#### [Goal of the exercise]
Within the data that follows, set down exactly the lines from the one containing "Parameter | Description" through the one containing "orgUnitId | long", both ends included.

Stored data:
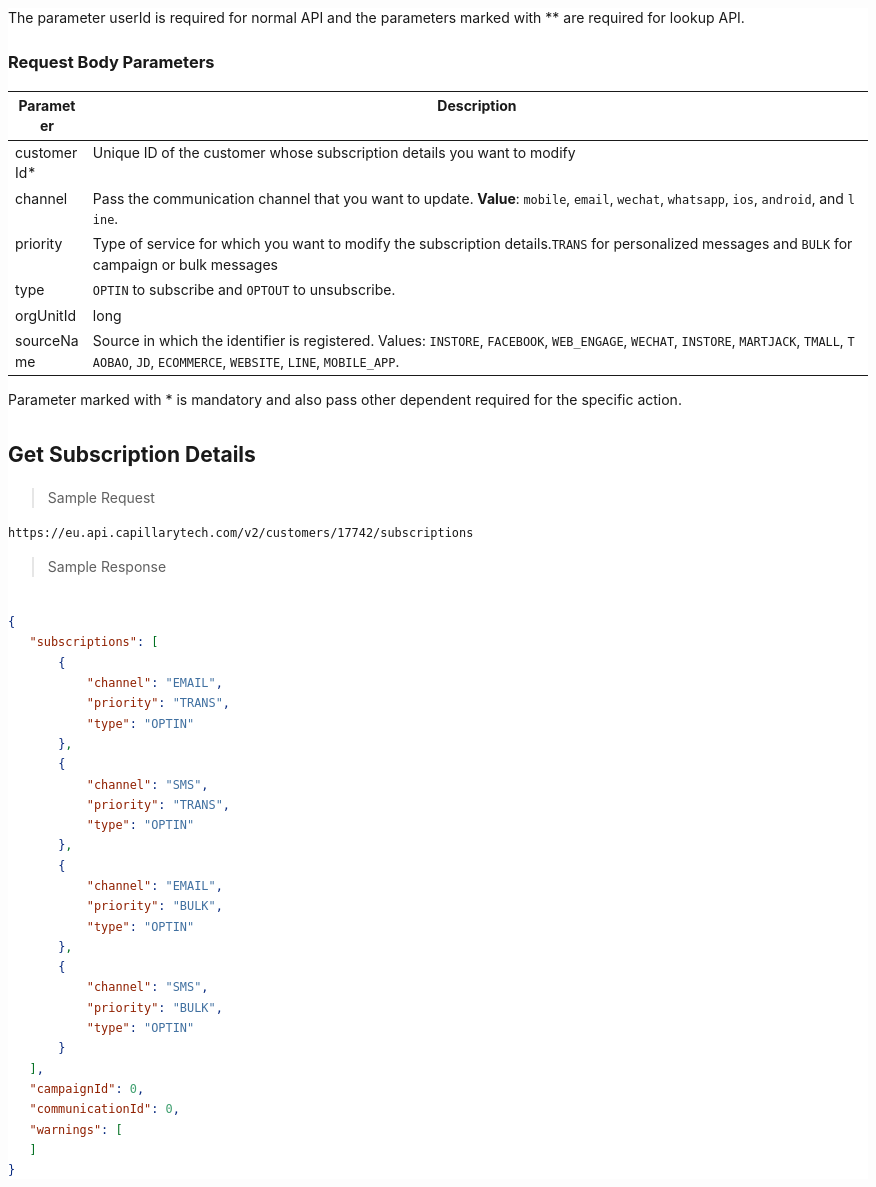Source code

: <aside class="notice">The parameter userId is required for normal API and the parameters marked with ** are required for lookup API.</aside>

### Request Body Parameters

Parameter | Description
--------- | -----------
customerId* | Unique ID of the customer whose subscription details you want to modify
channel | Pass the communication channel that you want to update. **Value**: `mobile`, `email`, `wechat`, `whatsapp`, `ios`, `android`, and `line`.
priority | Type of service for which you want to modify the subscription details.`TRANS` for personalized messages and `BULK` for campaign or bulk messages
type | `OPTIN` to subscribe and `OPTOUT` to unsubscribe.
orgUnitId | long | Concept ID or org unit ID to update subscription details of for an org unit.
sourceName | Source in which the identifier is registered. Values: `INSTORE`, `FACEBOOK`, `WEB_ENGAGE`, `WECHAT`, `INSTORE`, `MARTJACK`, `TMALL`, `TAOBAO`, `JD`, `ECOMMERCE`, `WEBSITE`, `LINE`, `MOBILE_APP`.

<aside class="notice">Parameter marked with * is mandatory and also pass other dependent required for the specific action. </aside> 



## Get Subscription Details

> Sample Request

```html
https://eu.api.capillarytech.com/v2/customers/17742/subscriptions
```

> Sample Response

```json

{
   "subscriptions": [
       {
           "channel": "EMAIL",
           "priority": "TRANS",
           "type": "OPTIN"
       },
       {
           "channel": "SMS",
           "priority": "TRANS",
           "type": "OPTIN"
       },
       {
           "channel": "EMAIL",
           "priority": "BULK",
           "type": "OPTIN"
       },
       {
           "channel": "SMS",
           "priority": "BULK",
           "type": "OPTIN"
       }
   ],
   "campaignId": 0,
   "communicationId": 0,
   "warnings": [
   ]
}
```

#### [Exercise solution]
Parameter | Description
--------- | -----------
customerId* | Unique ID of the customer whose subscription details you want to modify
channel | Pass the communication channel that you want to update. **Value**: `mobile`, `email`, `wechat`, `whatsapp`, `ios`, `android`, and `line`.
priority | Type of service for which you want to modify the subscription details.`TRANS` for personalized messages and `BULK` for campaign or bulk messages
type | `OPTIN` to subscribe and `OPTOUT` to unsubscribe.
orgUnitId | long | Concept ID or org unit ID to update subscription details of for an org unit.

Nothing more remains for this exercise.